The high antioxidant content in cocoa butter helps fight off free-radical damage to the skin. Free radicals can cause skin aging, dark patches, and dull skin. Protecting your skin from free-radical damage is a must if you want to keep it healthy and youthful-looking.
Cocoa butter is also anti-inflammatory, which is another way it helps your skin resist the ravages of time.
Research shows that its polyphenols have several positive indicators for skin health, including improved skin elasticity and skin tone, better collagen retention/production, and better hydration.
4. General Skincare: Moisturizes, Soothes Burns, Rashes, Infections, Chapped Lips. Also Great for Stretchmarks.
Cocoa butter makes an excellent skin moisturizer as the saturated fats easily absorbed and remain on the skin for hours making it especially beneficial for healing dry, cracked skin.
It is a natural emollient, adding a protective layer of hydration to your skin, useful for blocking the effects of very cold temperatures, sun damage or indoor heat, which can leave your skin dry and cracked.
High in essential fatty acids cocoa butter hydrates the skin deeply. The oleic, palmitic, and stearic acids, all help nourish the skin.
Given this fact, a popular use is to keep stretch marks at bay during and after pregnancy, helping to regenerate the skin.
A natural hydrating product, cocoa butter causes significantly less irritation to those with sensitive skin as it still locks in moisture.
For burns, rub a small amount of pure cocoa butter into burnt skin to help skin replenish. It’s also gentle enough to be used as a natural remedy for rashes, eczema or dermatitis, and other irritations.
If the inside of your mouth is prone to developing painful sores or your lips develop recurring blisters, it only takes a bit of cocoa butter to keep them moisturized and provide healing relief.
Probably one of the most common and popular uses of cocoa butter is on lips. Make you own lip balm: add essential oils like grapefruit, vanilla, orange or peppermint oil to make flavourful lip palms that are also hydrating for delicate skin.
5. Enhances Immunity
Many studies have shown that plant polyphenols exert antioxidant powers within the immune system, fighting inflammation, DNA damage and cellular mutations, which are the underling cause of diseases like cardiovascular disease, cancer and autoimmune conditions that can lead to fatigue.

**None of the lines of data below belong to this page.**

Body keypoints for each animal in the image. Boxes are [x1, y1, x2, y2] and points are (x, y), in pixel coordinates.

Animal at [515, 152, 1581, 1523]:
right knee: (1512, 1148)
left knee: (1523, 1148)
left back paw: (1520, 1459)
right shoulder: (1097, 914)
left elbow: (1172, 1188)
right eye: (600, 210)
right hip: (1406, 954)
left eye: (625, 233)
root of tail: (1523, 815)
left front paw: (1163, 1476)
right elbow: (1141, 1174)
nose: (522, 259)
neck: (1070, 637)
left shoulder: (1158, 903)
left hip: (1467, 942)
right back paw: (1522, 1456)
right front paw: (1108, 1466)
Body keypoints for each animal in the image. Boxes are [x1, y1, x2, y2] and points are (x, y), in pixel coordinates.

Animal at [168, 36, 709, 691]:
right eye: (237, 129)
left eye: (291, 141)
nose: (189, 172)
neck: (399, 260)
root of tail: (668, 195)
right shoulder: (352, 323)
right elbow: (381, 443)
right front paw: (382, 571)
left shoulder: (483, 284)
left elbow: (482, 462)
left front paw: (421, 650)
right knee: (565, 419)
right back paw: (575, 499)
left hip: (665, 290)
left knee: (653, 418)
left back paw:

Using cocoa butter over refined vegetable oils can reduce inflammation in general and help with hormonal balance and brain health — all while providing a boost to the immune system.
6. Helps Improve Heart Health
Up until very recently, saturated fats had been given a pretty bad rap.
Once blamed for contributing to heart problems, today researchers have a better understanding that plant-derived saturated fats are actually beneficial for reducing the risk of cardiovascular diseases.
The polyphenolic components found in cocoa butter have been shown to help lower inflammatory markers involved in atherosclerosis (hardening of the arteries), which is why cocoa is now considered an anti-inflammatory food.
Cocoa also seems to help with lipid (fat) metabolism and is linked with a decreased risk for vascular events, such as a heart attack.
As a saturated fat cocoa butter is resilient against rancidity and spoilage. Incredibly stable, it can last for up to two years or more.
When looking to purchase cocoa butter look for a pure, quality source, such as our Wild Mountain Chocolate Cocoa Butter – chunks of healing goodness! – and try to avoid those sold as lotions delivered in pump or squeezeble bottles. While these products may contain some cocoa butter, they’re far from pure and likely contain many other additives, which is how they keep uniform texture and colour.
If you're partial to commercially available beauty and health products, keep this in mind: in direct comparison with cocoa butter, the results were quite similar, but cocoa butter offered the benefits free from potentially harmful or irritating ingredients.